→ **SOURCE EXCERPT**:
+ + + + + + +

Mumsnet has not checked the qualifications of anyone posting here. If you need help urgently or expert advice, please see our domestic violence webguide and/or relationships webguide. Many Mumsnetters experiencing domestic abuse have found this thread helpful: Listen up, everybody

Realistic budget for partner working away?

54 replies

Madmozzie · 28/12/2018 10:48

My h will be working away for the majority of the coming year, and will be getting slightly increased pay because of it. We have spoken numerous times about saving up for various things, but don't manage to save much on usual pay. I have been unsuccessful in increasing my income, so there's nothing to rely on from that area.

I'd like him to set a budget, as some other colleagues do, but in the past he just spends as he likes. Even though the company provides meals, he will go out for dinner every weekend he can, and often every evening for weeks at a stretch. This is of course followed up by drinks in bars, often til the early hours, as well as sightseeing, some hotel stays and the usual weekend lunches and shopping you do while away from home and bored.
It's the frequent meals out which really annoy me, as there's no way me and the kids could afford to do that, and I don't see how he can justify that treat so often esp as meals are already provided. Many of his colleagues are not married with kids, so it's not the same for them. I can understand getting bored while away, but he surely could meet up for drinks after and not treat himself to eating out so often? Me and the DC font eat out, sightsee etc, and I can't remember the last time I went out for drinks either with or without him!

So what would be a realistic budget? Eating out twice a week (still more than I do!)? A set amount of money per week? No matter what I suggest, I think it will meet with some resistance when it comes down to actually sticking with it, so how do other ppl go about it? It's our best opportunity for saving money, otherwise I'll just be scrimping in other areas while he's out living the high life.

OP posts:
Fairylightfurore · 28/12/2018 10:51

Whenever either of us get extra pay that isn't permanent we stick all of it into savings to be spent on something specific for the family, not to be frittered away or for us to become dependent on the extra income. Why not do this then if your DH chooses to spend what's left of his money ( after bills and other family obligations) on eating out and booze that's up to him.

+ + + + + + +

→ **ENTRIES**:

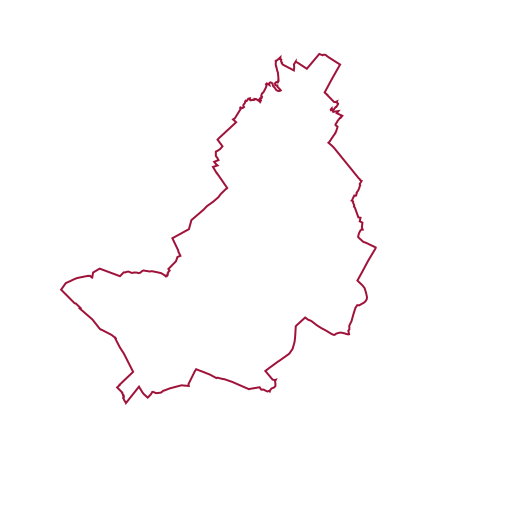 outline of Querétaro, Querétaro, Mexico, rotated 224°
{"feature_id": "50627088B94741817456448", "entity_name": "Querétaro", "entity_type": "district", "adm_level": 2, "iso_a3": "MEX", "parent_name": "Mexico", "parent_adm1": "Querétaro", "projection": "albers", "projection_center": [-100.418, 20.726], "detail": "fine", "context": "isolated", "style": "outline", "palette": "rose", "viewbox_px": 512, "rotation_deg": 224, "n_neighbors": 0, "source": "geoboundaries", "source_scale": "gbopen_adm2", "svg_char_len": 5951}
<svg xmlns="http://www.w3.org/2000/svg" viewBox="0 0 512 512"><g transform="rotate(224 256 256)"><path d="M247.4,59.9L249.4,80.7L243.3,79.1L240.8,78.7L235.5,78.9L235.5,83.2L235.9,85.3L236.2,85.9L235.8,86.7L232.9,87.8L231.5,89.1L230.7,90.2L229.9,91.1L229.5,91.9L229.2,93.2L229.2,94.6L228.5,95.6L226.1,100.8L219.8,111.2L214.1,115.8L215.6,117.0L220.0,130.8L220.4,133.0L217.4,134.2L214.5,135.5L206.7,138.7L199.6,140.7L199.2,141.7L194.5,144.4L193.4,145.3L185.7,148.9L168.5,155.3L168.5,155.6L162.2,164.1L159.7,163.5L159.1,163.7L157.8,165.2L156.8,165.4L153.9,166.4L153.6,166.6L152.9,168.0L152.0,168.1L152.5,169.1L152.7,170.0L152.8,171.1L152.6,172.1L151.8,173.6L151.6,174.9L151.8,176.1L153.4,177.7L155.3,179.1L155.8,180.7L156.3,179.8L158.2,178.6L169.4,179.8L168.7,184.5L167.2,193.3L166.9,195.2L166.6,196.1L164.2,208.8L165.2,214.7L168.3,220.5L170.0,222.9L173.1,226.7L178.6,233.1L178.6,234.8L177.9,245.9L174.2,246.4L171.6,247.5L170.9,247.7L164.4,248.4L159.8,249.3L157.7,249.8L157.0,250.1L153.3,251.1L147.1,252.5L145.7,253.1L145.0,253.5L144.7,253.8L144.4,255.8L143.0,258.3L142.2,259.4L141.5,260.0L139.9,261.1L139.4,261.3L138.4,262.0L137.1,262.5L135.4,263.5L134.7,264.4L137.7,266.4L137.8,267.8L137.9,268.1L140.5,270.7L142.1,275.6L145.8,282.4L148.5,287.9L149.0,291.0L147.5,292.2L147.3,292.9L145.9,297.6L145.8,299.8L146.4,302.0L147.6,303.5L151.0,305.8L155.1,308.1L156.0,308.4L158.9,308.8L166.0,308.8L168.3,317.4L172.0,330.4L175.3,344.5L175.8,345.3L186.1,341.9L188.6,340.7L195.4,340.5L195.9,340.8L197.6,343.6L198.5,346.3L198.6,348.1L197.6,349.1L199.8,350.2L202.6,353.9L205.5,353.0L207.4,356.1L209.2,354.9L218.3,359.4L219.9,359.6L220.5,360.7L222.1,361.3L222.6,361.4L223.3,362.0L224.0,362.7L225.6,362.3L225.6,362.8L226.8,366.1L227.3,367.8L226.5,368.1L226.4,368.6L226.0,369.1L226.3,369.6L226.7,370.2L226.9,370.9L227.5,371.2L227.9,373.1L228.0,374.1L229.1,377.0L229.8,378.0L230.1,379.2L231.4,379.8L232.2,383.4L234.0,383.0L234.5,383.3L236.4,383.3L274.9,388.0L277.5,388.1L282.6,387.8L282.6,388.2L282.4,388.8L282.5,389.1L283.9,397.0L284.2,399.2L284.3,399.2L285.0,401.5L285.4,402.2L286.8,405.1L287.2,405.7L287.8,405.7L289.1,405.4L289.7,405.4L290.0,405.6L290.3,406.2L290.8,408.9L291.0,409.2L291.1,409.6L291.5,413.3L291.5,414.3L291.1,414.3L291.3,416.8L297.1,414.8L297.4,417.5L300.6,413.3L301.2,413.6L301.9,414.6L303.3,412.9L304.0,413.3L304.1,414.9L302.8,414.0L301.8,415.1L302.2,418.4L301.8,418.9L301.8,419.0L302.5,422.2L302.6,422.5L302.9,422.7L304.9,422.4L305.2,423.3L305.8,421.9L306.8,421.0L316.7,421.3L316.7,421.5L320.2,421.3L324.3,435.8L328.5,452.1L341.8,449.4L343.9,449.1L345.3,449.0L346.1,448.7L347.1,447.9L347.4,447.3L347.5,446.7L350.8,445.3L349.5,426.0L360.1,424.0L362.3,423.3L362.5,423.5L361.8,420.2L359.4,418.1L359.2,417.8L358.7,417.1L357.7,415.8L369.6,412.3L371.3,412.5L371.5,413.1L373.0,413.3L374.1,414.6L374.2,414.8L374.3,414.8L375.2,414.4L376.5,415.9L376.6,413.3L376.8,411.6L377.1,410.8L377.3,410.5L377.3,410.2L377.0,410.3L376.7,409.6L375.5,408.2L374.6,407.2L373.4,406.4L373.3,406.5L368.9,403.7L367.9,403.3L365.0,400.9L361.9,398.1L362.2,398.0L361.0,396.4L360.9,395.9L362.2,395.3L362.3,395.1L362.2,394.4L362.3,393.5L361.0,392.4L360.0,392.7L359.1,393.5L358.4,392.7L353.2,392.4L353.2,392.2L353.5,391.5L354.1,390.6L355.0,390.0L356.1,389.6L357.0,389.5L359.7,390.1L361.2,390.1L361.9,390.2L363.0,390.8L363.6,391.4L364.0,391.6L366.0,391.1L366.3,390.9L366.4,390.6L366.5,390.1L366.4,389.5L365.9,388.8L365.1,388.3L367.9,387.7L367.7,387.3L367.9,387.1L367.9,386.7L367.7,386.5L368.1,386.5L368.1,386.4L367.4,386.2L366.7,385.7L365.9,384.0L365.0,381.2L364.5,379.2L364.4,378.2L364.6,377.8L364.4,376.7L363.6,375.0L363.3,374.6L362.7,374.7L362.5,374.4L362.2,374.5L362.0,374.0L361.9,373.8L362.2,373.7L361.7,372.4L362.3,372.3L362.1,372.0L362.4,371.9L362.4,371.5L362.2,371.5L362.1,370.8L360.4,371.1L360.0,369.6L360.6,369.7L360.9,369.6L361.7,369.6L361.9,369.6L362.0,369.7L362.3,369.6L362.5,369.4L363.2,369.5L363.9,369.1L364.8,369.0L365.1,368.9L365.5,368.5L365.5,368.1L366.1,367.9L365.8,367.5L366.0,367.0L365.9,366.7L366.3,366.3L366.6,366.4L366.9,366.2L367.2,365.7L367.3,365.4L367.7,364.8L367.7,364.5L368.0,364.2L368.5,364.1L369.3,364.3L369.9,365.2L370.8,363.8L370.2,360.8L369.9,360.7L371.3,360.5L371.2,359.7L370.5,358.7L370.2,358.0L370.1,356.2L369.8,355.6L369.4,355.2L369.0,355.0L368.1,354.8L368.3,353.8L368.4,353.5L368.6,353.0L368.8,352.6L370.4,352.1L370.3,351.5L370.0,351.5L369.3,351.7L367.3,342.3L367.1,341.7L366.9,340.3L367.4,338.3L363.2,338.4L364.5,315.5L364.5,313.0L356.3,311.6L356.1,308.8L356.2,307.7L356.7,305.0L357.4,303.2L354.3,300.0L352.4,299.8L349.6,298.9L351.5,294.7L348.6,294.3L346.6,294.4L348.8,290.2L341.9,288.3L341.8,288.5L323.9,284.9L323.9,284.2L324.2,283.2L324.4,276.1L323.9,272.2L324.5,265.4L325.9,257.9L325.9,252.9L326.1,250.7L327.4,237.0L322.9,228.7L328.5,210.7L315.9,206.0L314.8,205.2L310.5,203.6L311.8,200.7L309.9,196.6L310.0,185.8L308.0,185.5L308.1,184.7L308.0,183.8L307.9,183.8L307.3,182.4L307.1,182.0L307.3,181.9L306.8,181.3L306.7,180.8L306.3,180.8L306.2,179.7L307.0,179.6L307.3,179.3L307.1,179.2L306.9,178.7L308.7,178.6L312.3,177.8L316.7,175.1L320.4,172.7L321.7,171.0L326.9,167.4L327.4,166.2L327.7,163.5L328.5,162.2L330.2,161.3L331.9,159.7L332.5,159.1L332.6,158.8L332.8,158.5L333.1,158.0L333.9,157.4L336.9,156.2L337.7,155.3L338.7,153.3L339.8,152.3L339.8,147.0L359.7,138.3L361.7,130.9L358.8,126.7L359.1,126.5L359.6,126.7L359.9,126.5L360.2,126.6L361.0,126.4L361.5,126.5L363.2,124.6L363.3,124.7L369.5,115.7L371.3,111.4L372.1,109.1L374.0,104.4L372.8,96.4L353.6,96.0L352.6,96.7L346.1,96.7L346.4,95.8L329.6,96.7L317.8,95.1L316.9,95.2L316.9,95.3L314.8,96.0L305.1,98.9L301.1,99.3L300.6,99.6L299.9,99.4L300.2,99.0L290.5,95.7L283.2,94.0L263.9,87.3L264.7,68.5L264.4,68.4L264.6,65.0L259.0,64.9L258.1,64.8L257.5,64.9L257.3,64.5L256.9,64.6L255.4,63.7L255.0,63.9L254.9,63.8L254.9,63.5L254.5,63.3L253.9,63.5L253.4,63.1L253.1,62.9L253.3,62.1L252.5,61.6L252.5,61.4L251.7,61.3L250.5,60.7L249.1,60.3L248.6,60.5L247.4,59.9Z" fill="none" stroke="#9f1239" stroke-width="2"/></g></svg>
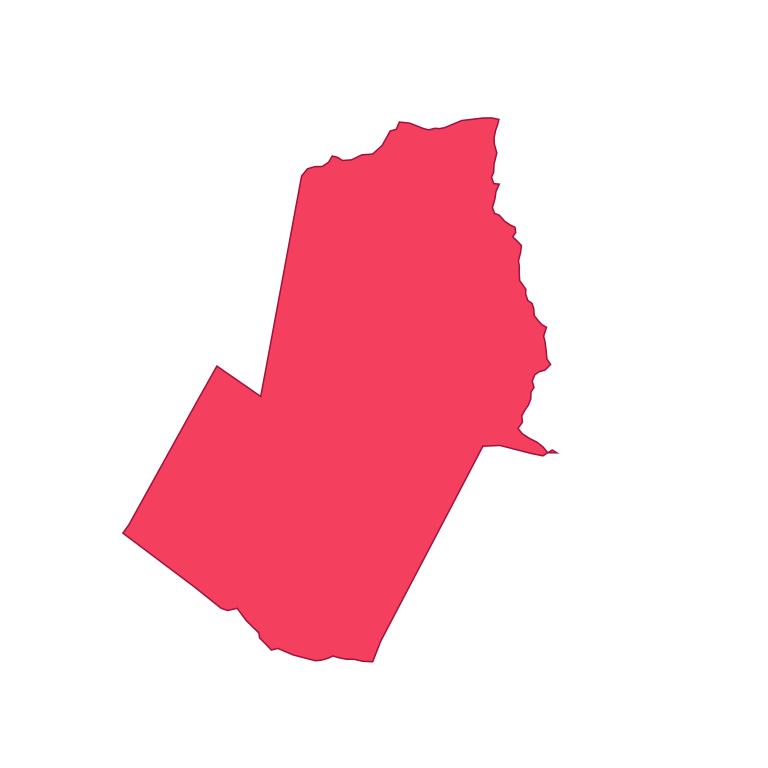 Catingueira, Paraíba, Brazil (orthographic projection), rotated 213°
{"feature_id": "56859067B50931657389991", "entity_name": "Catingueira", "entity_type": "district", "adm_level": 2, "iso_a3": "BRA", "parent_name": "Brazil", "parent_adm1": "Paraíba", "projection": "orthographic", "projection_center": [-37.613, -7.154], "detail": "fine", "context": "isolated", "style": "filled", "palette": "rose", "viewbox_px": 768, "rotation_deg": 213, "n_neighbors": 0, "source": "geoboundaries", "source_scale": "gbopen_adm2", "svg_char_len": 1707}
<svg xmlns="http://www.w3.org/2000/svg" viewBox="0 0 768 768"><g transform="rotate(213 384 384)"><path d="M209.2,415.5L216.1,417.8L224.1,418.5L232.5,417.6L240.9,417.6L247.4,419.7L247.1,427.4L251.1,432.3L251.6,439.7L251.4,445.0L252.8,451.5L256.4,457.4L256.3,462.7L261.2,467.1L262.6,473.9L260.4,479.1L256.6,483.2L254.9,491.1L260.9,493.6L265.6,499.6L272.0,507.2L276.2,511.1L278.6,520.0L283.7,519.8L288.5,520.9L295.2,523.1L299.5,528.8L303.7,532.2L308.9,532.4L314.1,536.5L316.7,540.8L321.7,542.7L326.5,544.6L331.4,551.2L334.7,556.6L338.3,560.5L341.1,568.7L344.2,575.0L350.9,576.6L356.1,577.4L356.1,582.8L359.4,586.8L365.0,586.1L371.3,586.2L379.4,588.4L384.2,587.3L389.2,591.0L391.6,599.2L394.9,606.5L396.2,614.4L401.1,611.9L406.5,616.0L407.3,621.2L411.4,628.2L415.2,639.2L422.0,645.2L425.7,650.3L428.5,657.3L429.8,662.9L431.7,668.5L438.8,665.7L446.1,660.8L455.0,653.4L462.4,647.2L472.7,632.1L476.4,628.5L480.7,626.1L484.9,621.5L489.7,619.8L504.4,616.8L513.8,612.1L512.4,604.3L516.6,599.6L515.5,583.2L516.9,577.7L518.8,570.6L527.4,564.1L533.4,554.2L540.6,548.8L546.4,548.8L551.5,547.1L551.3,539.7L554.3,532.7L560.2,528.8L565.4,522.8L566.4,513.6L493.6,337.9L480.6,306.4L533.9,308.0L531.3,267.4L521.3,126.8L521.8,116.7L431.8,110.5L398.6,107.2L391.9,108.8L384.9,115.9L375.4,112.3L370.5,110.5L360.8,108.5L353.4,107.1L350.1,103.3L339.0,100.9L333.6,99.5L329.0,104.4L324.1,105.3L313.0,107.2L303.2,110.4L290.7,114.6L285.8,118.6L281.5,123.6L278.8,128.0L271.5,130.3L265.8,132.6L259.0,136.9L250.7,139.9L242.2,144.9L246.7,166.4L254.4,249.3L260.6,316.2L267.2,385.7L253.1,395.7L222.7,405.9L211.6,410.3L209.2,415.5ZM209.2,415.5L201.6,420.4L207.0,420.3L209.2,415.5Z" fill="#f43f5e" stroke="#9f1239" stroke-width="1.5"/></g></svg>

+ + + + + + +

→ **PROBLEM STATEMENT**: Continue the forum thread about budgeting for a partner working away, picking up after its last post. The lines are not needed for anything here.

→ **ANSWER TO THIS TASK**:
Grace212 · 28/12/2018 10:55

" Even though the company provides meals, he will go out for dinner every weekend he can, and often every evening for weeks at a stretch. This is of course followed up by drinks in bars, often til the early hours, as well as sightseeing, some hotel stays and the usual weekend lunches and shopping you do while away from home and bored. "

he is just taking the piss. What would he do if he was at home? Watch TV and go to bed? He can still do that while away.

It's family money. I understand if he wants to go out and enjoy himself when it's just his money - I'm single and childfree, I might want to behave as he is. But he has a family. This isn't on. I suppose you might compromise on twice a week drinks but that's about it really.

Madmozzie · 28/12/2018 11:13

Thanks for the replies. I'm not sure exactly how that would work in practice fairy. We could put the extra away, but then how would he know what was 'his' money to spend? I'm still at home spending on unexpected bills/school costs/things breaking etc, so we don't have a specific sum left at the end of the month as it varies as to what's happened.

I can understand wanting to get out and about with colleagues more if the alternative is going back to your room (communal TV so not always an option), esp when away from home for a long stretch with others who are always out, as I'm sure it gets boring. But yes, it does feel like taking the piss!

OP posts:
mindutopia · 28/12/2018 11:27

What if he has a separate account and his pay comes to the main account at home and then a percentage goes back to him for discretionary spending every month. Plus a similar amount into savings. Obviously the amount depends on how much is left over after regular expenses at home are paid. 10-20% if you can afford it?

Surely the downside of working away is that it is boring and lonely, but that’s what you have to put up with for the added income.

Madmozzie · 28/12/2018 11:36

That's an idea mindutopia. Would I get a similar discretionary amount for having to do everything at home myself without the perks of having my meals cooked for me, kid free evenings and weekends etc? :)
I do feel me and the kids should get some benefit from the extra money too, as although we have the comforts of home, they are missing their dad, and I'm doing everything at home and with them every evening and weekend, so tbh there's no perks for us in him being away. Quite the opposite.

OP posts:
LemonTT · 28/12/2018 11:41

The principle of saving as a couple is fine as is the idea of budgeting as a couple. It’s how you go about about could be the problem.

So I will straight out say that if my partner set a budget for me I would tell him to do one.

There have been lots of posts that highlight the variation in how couples agree their finances. You might want to read up, I am sure you will get suggestions and opinions anyway. Then agree with him or her how you both want to manage your money and income. But recognise that he doesn’t see saving as being important right now, consciously or sub consciously.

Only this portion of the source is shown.